Japan, an island nation of 126 million people, has built roughly 5,000 resource recovery, waste-to-energy plants of various scopes and designations, he notes. For comparison, the United Kingdom – another island nation of 67 million people – has just 20 waste-to-energy plants.

“The opportunity for waste-to-energy in the UK alone is mind boggling,” he said. “There are a thousand opportunities of scope and scale. Nevermind you’ve got an aging, outdated electrical infrastructure, limited landfills, landfill taxes rising – a tsunami of issues, plus the ESG advent.”

A similar opportunity exists in North America, he noted, where there are around 100 waste-to-energy plants for 580 million people. The company is working on additional tire, plastic, and waste-to-energy projects in North America, and also has projects in Australia and Europe.

Hydrogen could be the key to advancing more projects: waste-to-energy plants have typically been hamstrung by a reliance on large utilities to convert energy generated from waste into electricity, which is in turn dependent on transmission. But the plants could instead produce hydrogen, which can be more easily and cost effectively distributed, Klinkhamer said.

“There is now an opportunity to build these same plants, but rather than rely on the electrical side of things where you’re dealing with a utility, to convert that energy into hydrogen and distribute it to the marketplace,” he added.

Hydrogen infrastructure

Klinkhamer says the company is also examining options for participating in a network of companies that could transform the logistics for bringing feedstock to the Boardman facility and taking away the resulting products.

The company has engaged in talks with long-haul truckers as well as refining companies and industrial gas providers about creating a network of hydrogen hubs – akin to a “Tesla network” – that would support transportation logistics.
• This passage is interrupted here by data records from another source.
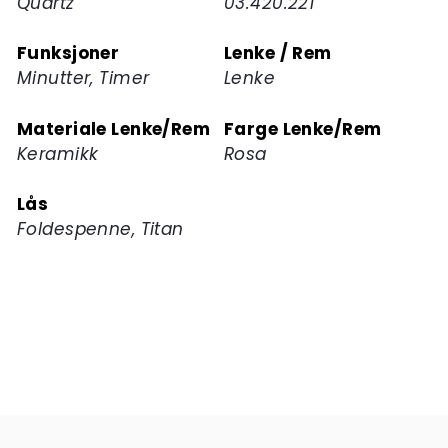
Quartz
03.420.221
Funksjoner
Lenke / Rem
Minutter, Timer
Lenke
Materiale Lenke/Rem
Farge Lenke/Rem
Keramikk
Rosa
Lås
Foldespenne, Titan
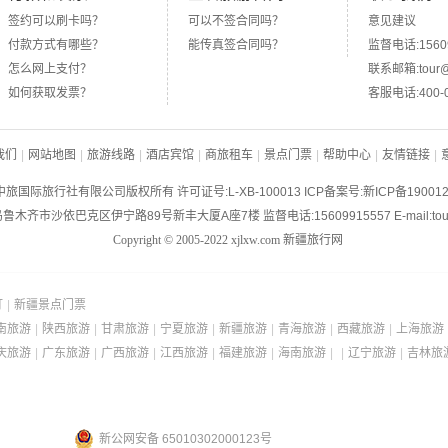
签约可以刷卡吗？
可以不签合同吗？
意见建议
付款方式有哪些？
能传真签合同吗？
监督电话:15609
怎么网上支付？
联系邮箱:tour@x
如何获取发票？
客服电话:400-0
我们
|
网站地图
|
旅游线路
|
酒店宾馆
|
商旅租车
|
景点门票
|
帮助中心
|
友情链接
|
旅国际旅行社有限公司版权所有 许可证号:L-XB-100013 ICP备案号:
新ICP备190012
木齐市沙依巴克区伊宁路89号新丰大厦A座7楼 监督电话:15609915557 E-mail:tour@
Copyright © 2005-2022
xjlxw.com
新疆旅行网
订
|
新疆景点门票
南旅游
|
陕西旅游
|
甘肃旅游
|
宁夏旅游
|
新疆旅游
|
青海旅游
|
西藏旅游
|
上海旅游
庆旅游
|
广东旅游
|
广西旅游
|
江西旅游
|
福建旅游
|
海南旅游
|
|
辽宁旅游
|
吉林旅
新公网安备 65010302000123号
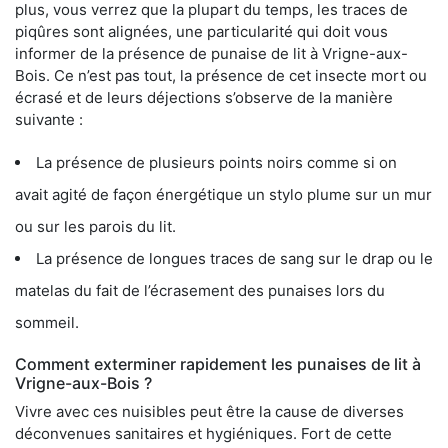
plus, vous verrez que la plupart du temps, les traces de
piqûres sont alignées, une particularité qui doit vous
informer de la présence de punaise de lit à Vrigne-aux-
Bois. Ce n’est pas tout, la présence de cet insecte mort ou
écrasé et de leurs déjections s’observe de la manière
suivante :
La présence de plusieurs points noirs comme si on
avait agité de façon énergétique un stylo plume sur un mur
ou sur les parois du lit.
La présence de longues traces de sang sur le drap ou le
matelas du fait de l’écrasement des punaises lors du
sommeil.
Comment exterminer rapidement les punaises de lit à
Vrigne-aux-Bois ?
Vivre avec ces nuisibles peut être la cause de diverses
déconvenues sanitaires et hygiéniques. Fort de cette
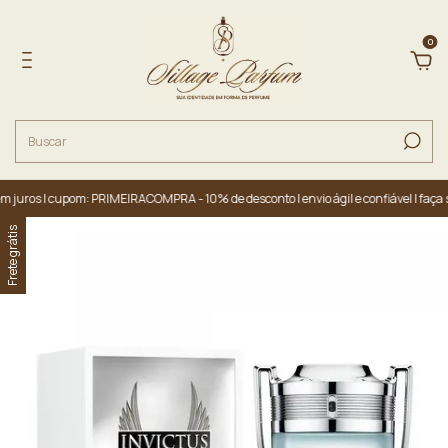
0
juros | cupom: PRIMEIRACOMPRA - 10% de desconto | envio ágil e confiável | faça s
Frete grátis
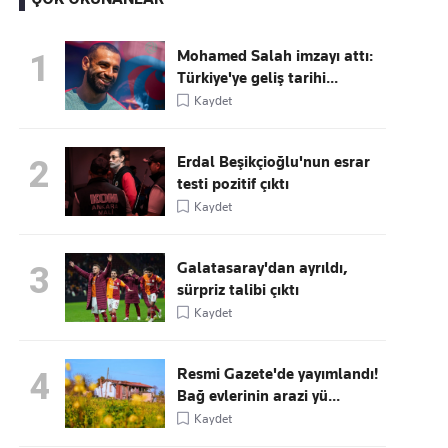
Mohamed Salah imzayı attı:
1
Türkiye'ye geliş tarihi...
Kaçırmayın
Kaydet
Ücretsiz üye olun, gündemi
şekillendiren gelişmeleri önce siz duyun
Erdal Beşikçioğlu'nun esrar
2
testi pozitif çıktı
Kaydet
Galatasaray'dan ayrıldı,
3
sürpriz talibi çıktı
Kaydet
Resmi Gazete'de yayımlandı!
4
Bağ evlerinin arazi yü...
Kaydet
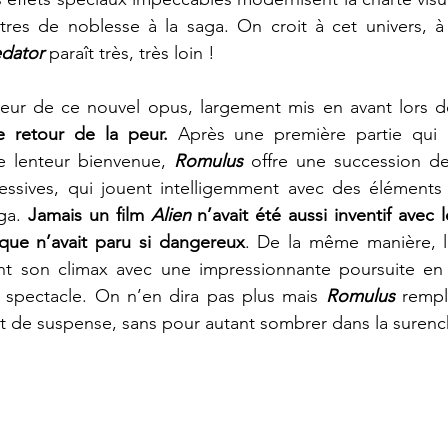
tres de noblesse à la saga. On croit à cet univers, à 
edator
paraît très, très loin !
e retour de la peur.
 Après une première partie qui 
 lenteur bienvenue, 
Romulus
offre une succession de
ressives, qui jouent intelligemment avec des éléments 
ga. 
Jamais un film 
Alien 
n’avait été aussi inventif avec 
rique n’avait paru si dangereux
. De la même manière, l
t son climax avec une impressionnante poursuite en 
 spectacle. On n’en dira pas plus mais 
Romulus 
rempl
t de suspense, sans pour autant sombrer dans la surenc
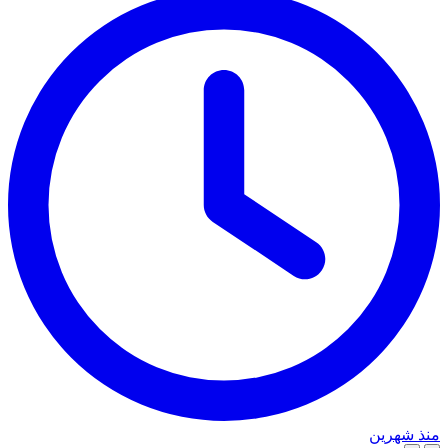
منذ شهرين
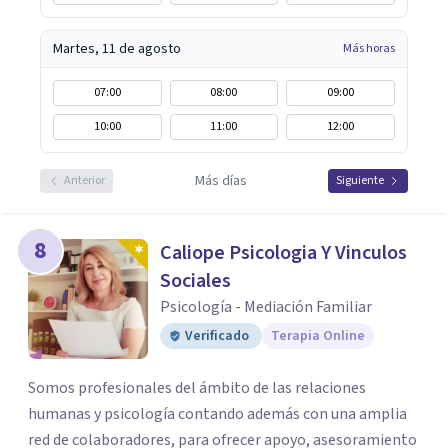
Martes, 11 de agosto
Más horas
07:00
08:00
09:00
10:00
11:00
12:00
Más días
Anterior
Siguiente
8
Caliope Psicologia Y Vinculos
Sociales
Psicología - Mediación Familiar
Verificado
Terapia Online
Somos profesionales del ámbito de las relaciones
humanas y psicología contando además con una amplia
red de colaboradores, para ofrecer apoyo, asesoramiento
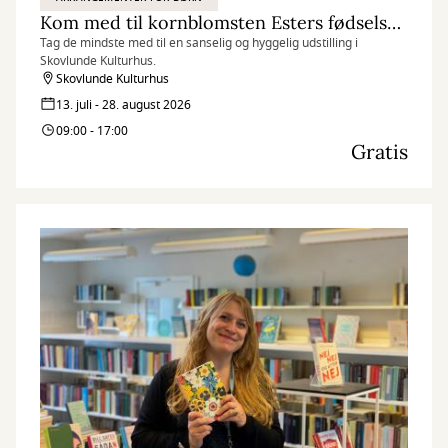
Kom med til kornblomsten Esters fødselsdag
Tag de mindste med til en sanselig og hyggelig udstilling i
Skovlunde Kulturhus.
Skovlunde Kulturhus
13. juli - 28. august 2026
09:00 - 17:00
Gratis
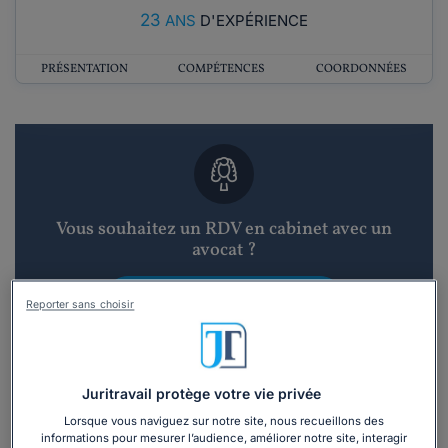
23
ANS
D'EXPÉRIENCE
PRÉSENTATION
COMPÉTENCES
COORDONNÉES
Vous souhaitez un RDV en cabinet avec un
avocat ?
Recevoir des devis d'avocats
Reporter sans choisir
3 devis en 48h
Juritravail protège votre vie privée
Lorsque vous naviguez sur notre site, nous recueillons des
informations pour mesurer l’audience, améliorer notre site, interagir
“It made sense for us to look at opportunities for moving our feedstock via hydrogen-powered vehicles, and also have refueling stations and hydrogen production plants that we build in North America,” he said.

Klean would need seven to 12 different hubs to supply its transportation network, Klinkhamer estimates, while the $350m price tag for the infrastructure stems from the geographic reach of the hubs as well as the sheer volume of hydrogen required for fueling needs.

“With the Inflation Reduction Act, the U.S. has set itself up to be the lowest-cost producer of hydrogen in the world, which will really spur the development of hydrogen logistics for getting hydrogen out,” he said. “And to get to scale, it’s going to require some big investments.”